§ What to work on:
Rewrite the lines of the material with "scientific name" replaced by "binomial name" throughout, changing nothing else. Leave the pictures out of your answer.

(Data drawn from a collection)

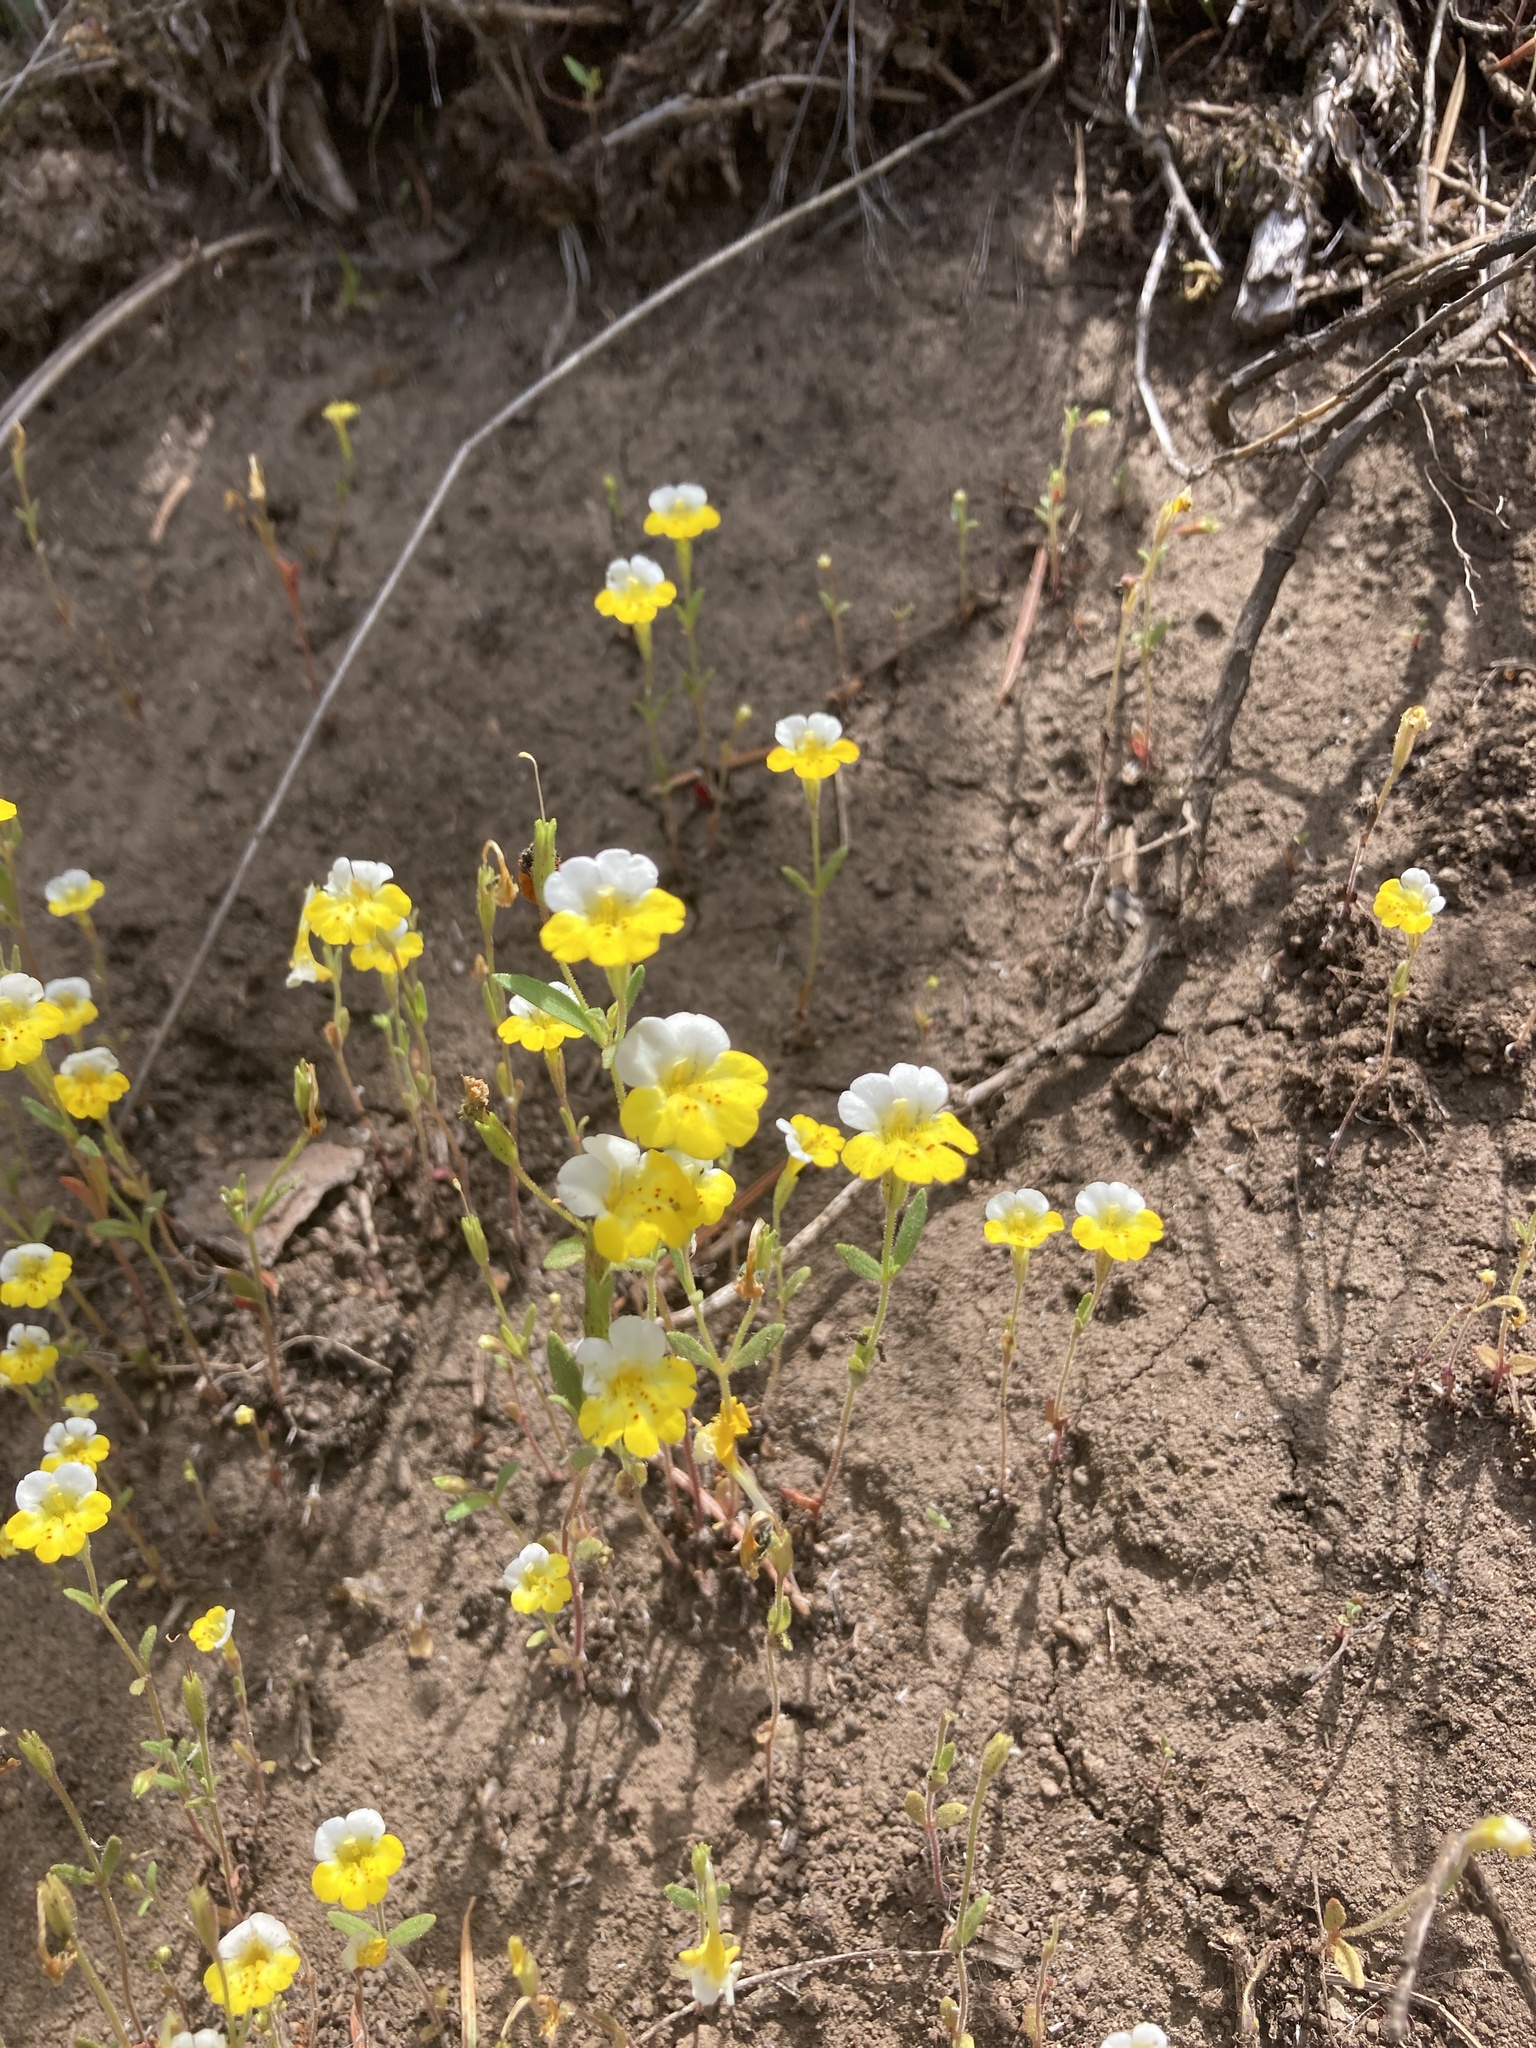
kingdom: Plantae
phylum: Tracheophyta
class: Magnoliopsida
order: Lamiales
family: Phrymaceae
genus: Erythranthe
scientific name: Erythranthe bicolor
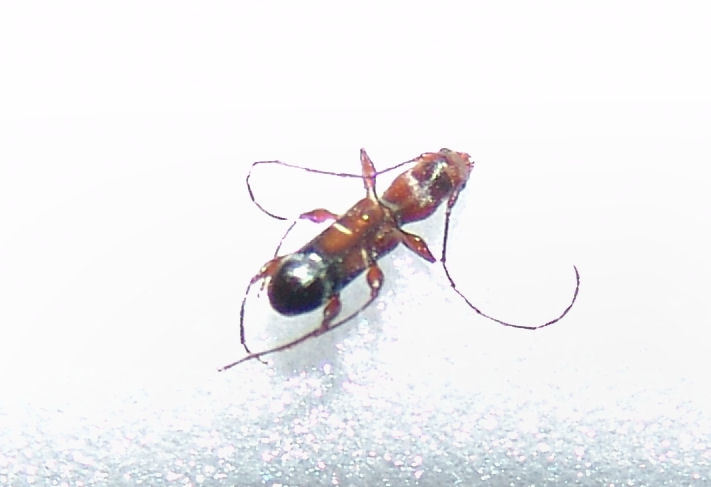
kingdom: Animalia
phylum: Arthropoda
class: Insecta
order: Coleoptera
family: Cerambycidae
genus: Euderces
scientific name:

§ Exercise answer:
kingdom: Plantae
phylum: Tracheophyta
class: Magnoliopsida
order: Lamiales
family: Phrymaceae
genus: Erythranthe
binomial name: Erythranthe bicolor
kingdom: Animalia
phylum: Arthropoda
class: Insecta
order: Coleoptera
family: Cerambycidae
genus: Euderces
binomial name:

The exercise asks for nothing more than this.